Chris Ashling

Personal information
- Full name: Christopher Paul Ashling
- Born: 26 November 1988 (age 37) Manchester, England
- Batting: Right-handed
- Bowling: Right-arm medium-fast
- Role: Bowler

Domestic team information
- 2009–2012: Glamorgan (squad no. 32)
- First-class debut: 2 September 2009 Glamorgan v Leicestershire
- List A debut: 6 September 2009 Glamorgan v Leicestershire

Career statistics
| Competition | FC | LA | T20 |
| Matches | 6 | 8 | 4 |
| Runs scored | 58 | 11 | 6 |
| Batting average | 11.60 | 5.50 | 3.00 |
| 100s/50s | 0/0 | 0/0 | 0/0 |
| Top score | 20 | 6* | 6 |
| Balls bowled | 763 | 274 | 66 |
| Wickets | 15 | 5 | 3 |
| Bowling average | 33.26 | 60.80 | 39.33 |
| 5 wickets in innings | 0 | 0 | 0 |
| 10 wickets in match | 0 | – | – |
| Best bowling | 4/47 | 2/33 | 2/39 |
| Catches/stumpings | 0/– | 0/– | 0/– |
- Source: CricketArchive, 24 March 2013

= Chris Ashling =

English cricketer and coach

Christopher Paul Ashling (born 26 November 1988) is an English cricketer who coaches for the Cheshire Cricket Board following his release from Glamorgan. Born in Manchester, he is a right-handed batsman and bowls right-arm medium-fast.

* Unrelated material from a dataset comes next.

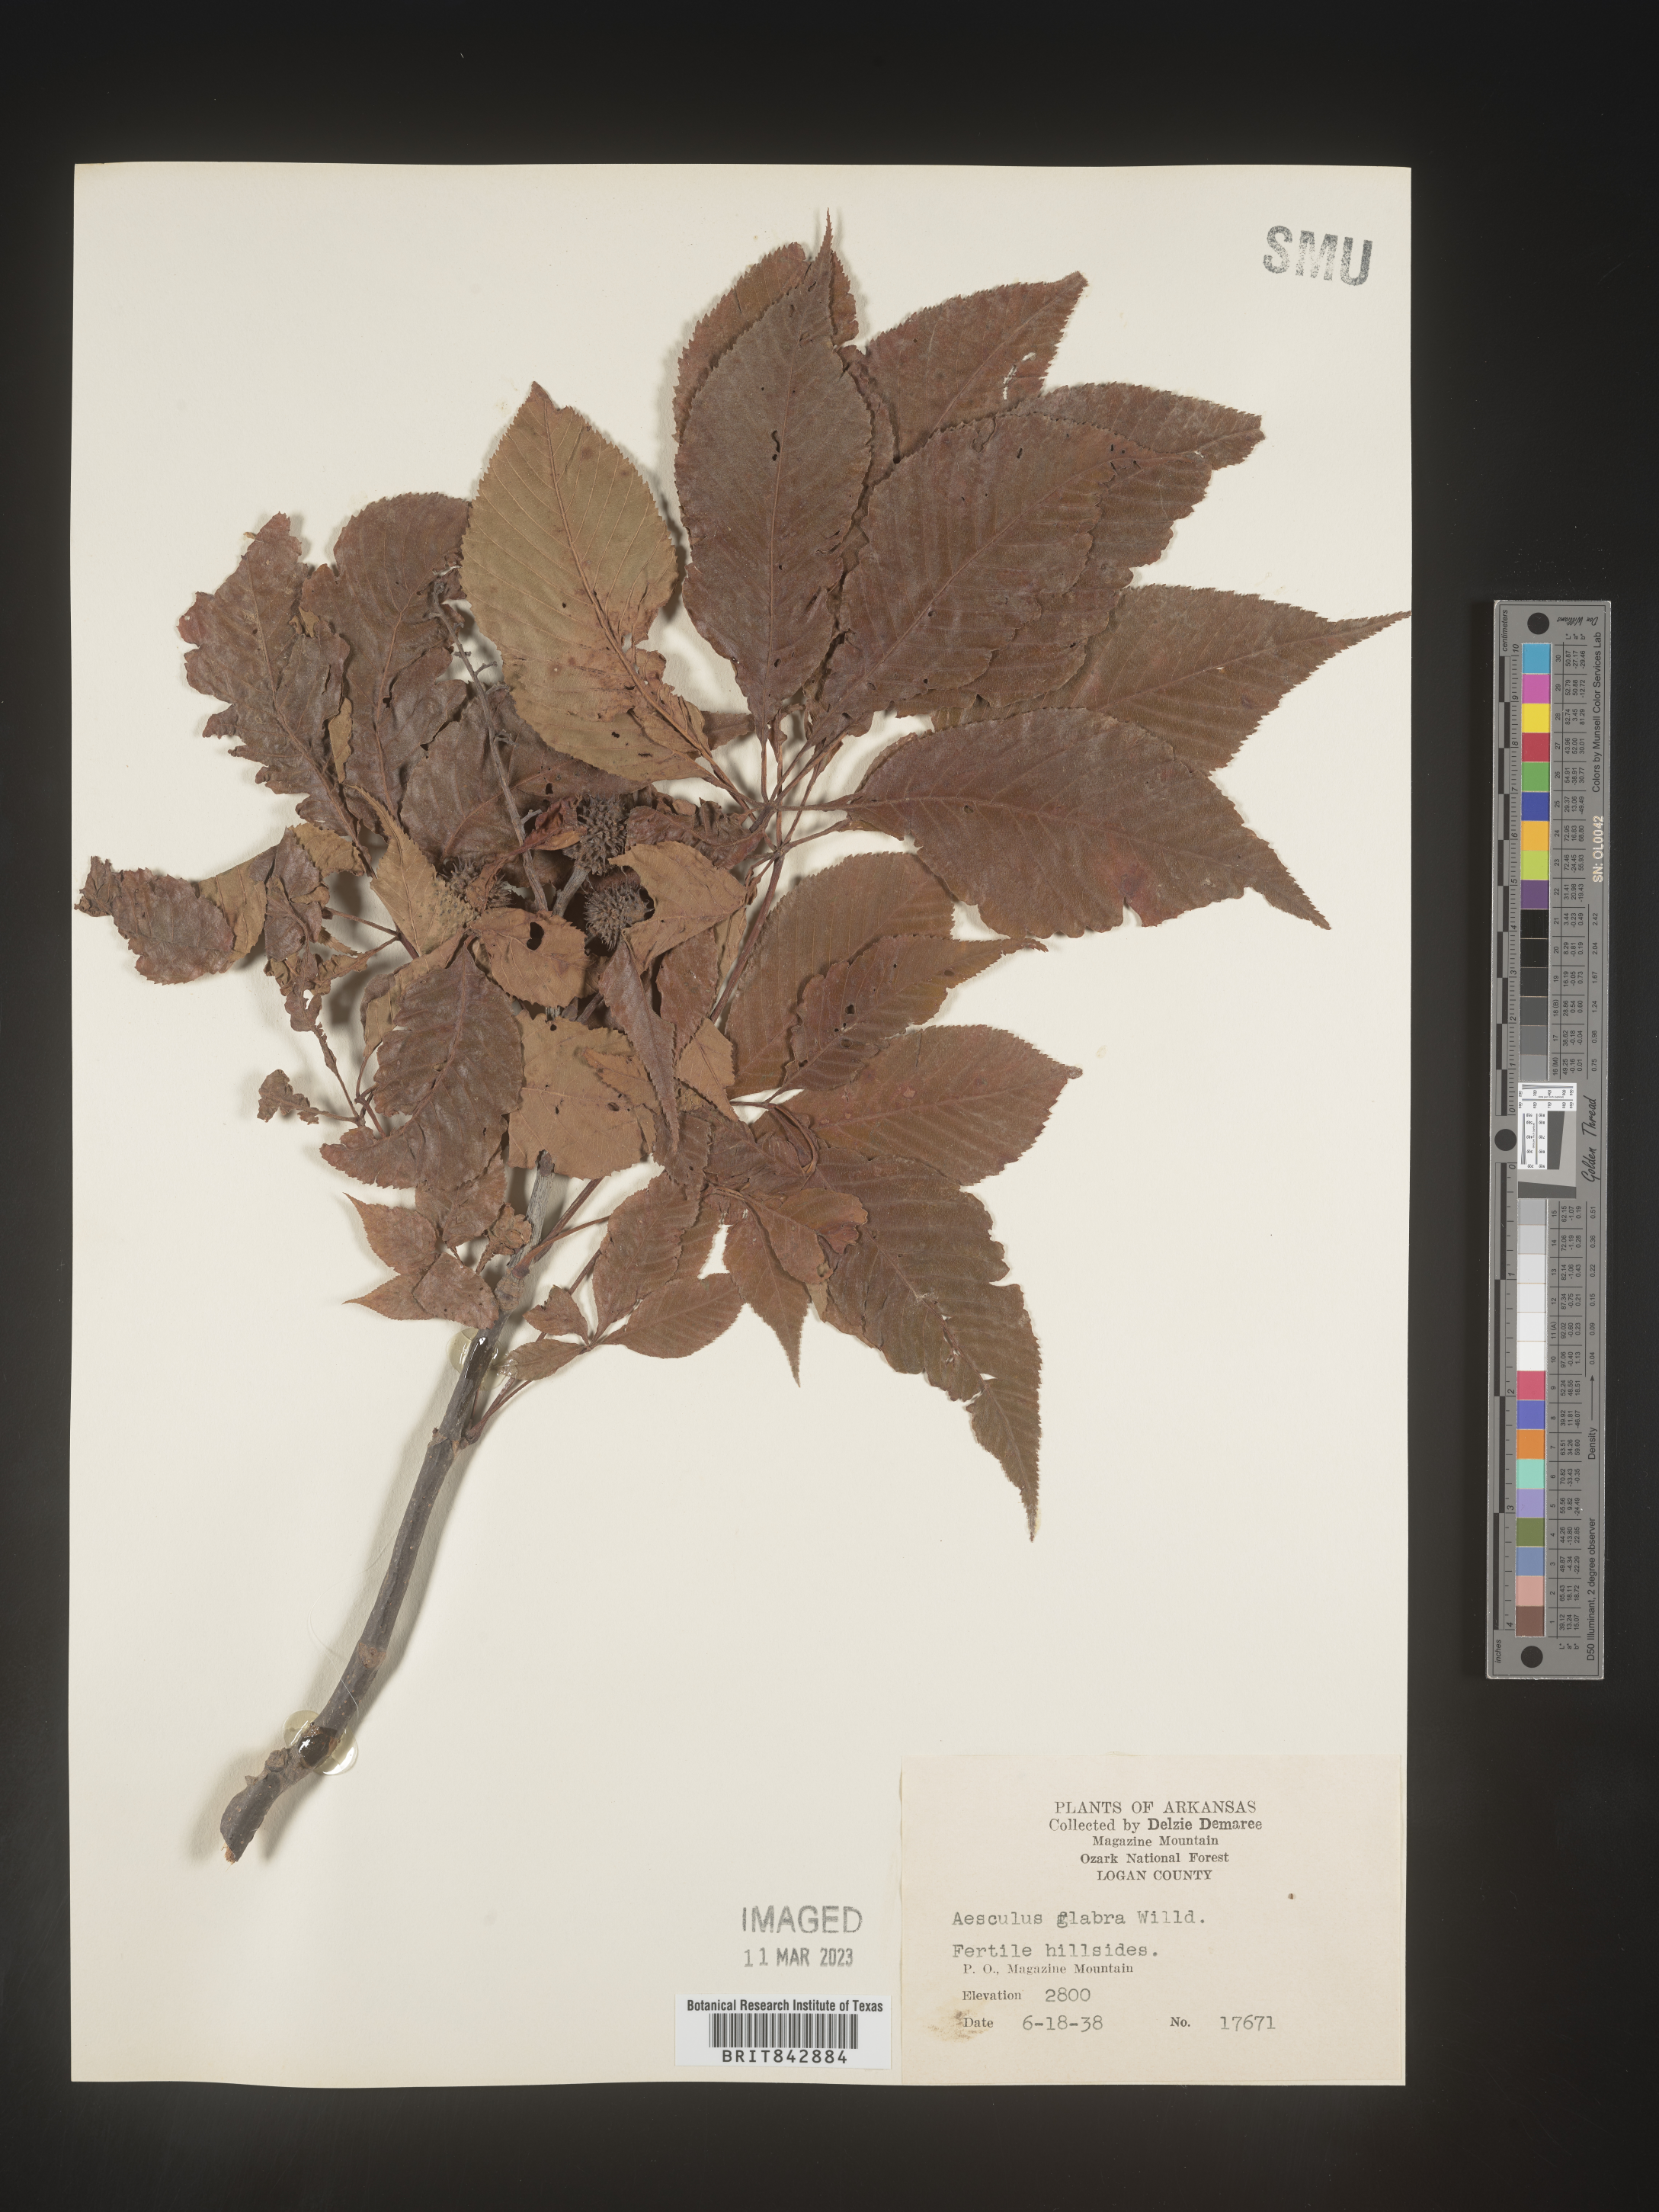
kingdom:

Ashling began his cricket career with Bowdon Cricket Club and began playing for their first-team in the Cheshire County Cricket League as a 15-year-old in 2004, when they won the league for the fourth time in five years. He also played for the Cheshire Under-15s side and, on 17 August 2004, he was selected to play for the Lancashire Second XI against Essex Seconds. The following year, he progressed to the Cheshire Under-17s side while continuing to play for Lancashire Seconds until 2007, when he began attending UWIC in Cardiff and joined the Glamorgan academy. He made his first appearance for the Glamorgan Second XI on 5 September 2007 against Middlesex Seconds. In 2008, he ceased playing for Bowdon and instead played his club cricket for Sudbrook Cricket Club in Monmouthshire.

Ashling made his Minor Counties Championship for Wales Minor Counties against Dorset on 26 May 2008. He played for Wales Minor Counties and Glamorgan Seconds throughout the 2008 and 2009 seasons, before making his first-class debut for Glamorgan away to Leicestershire in the County Championship on 2 September 2009; he took three wickets and scored 12 runs in a drawn match. He also made his List A debut against Leicestershire on 6 September; he took one wicket and scored six runs, but Glamorgan lost by 23 runs. He made two more Pro40 appearances in 2009, before continuing in the side in 2010.

Ashling was released by Glamorgan at the end of the 2012 season. Unable to find a new home with a first-class county, Ashling returned to his former club, Bowdon CC, and took up a coaching position with the Cheshire Cricket Board.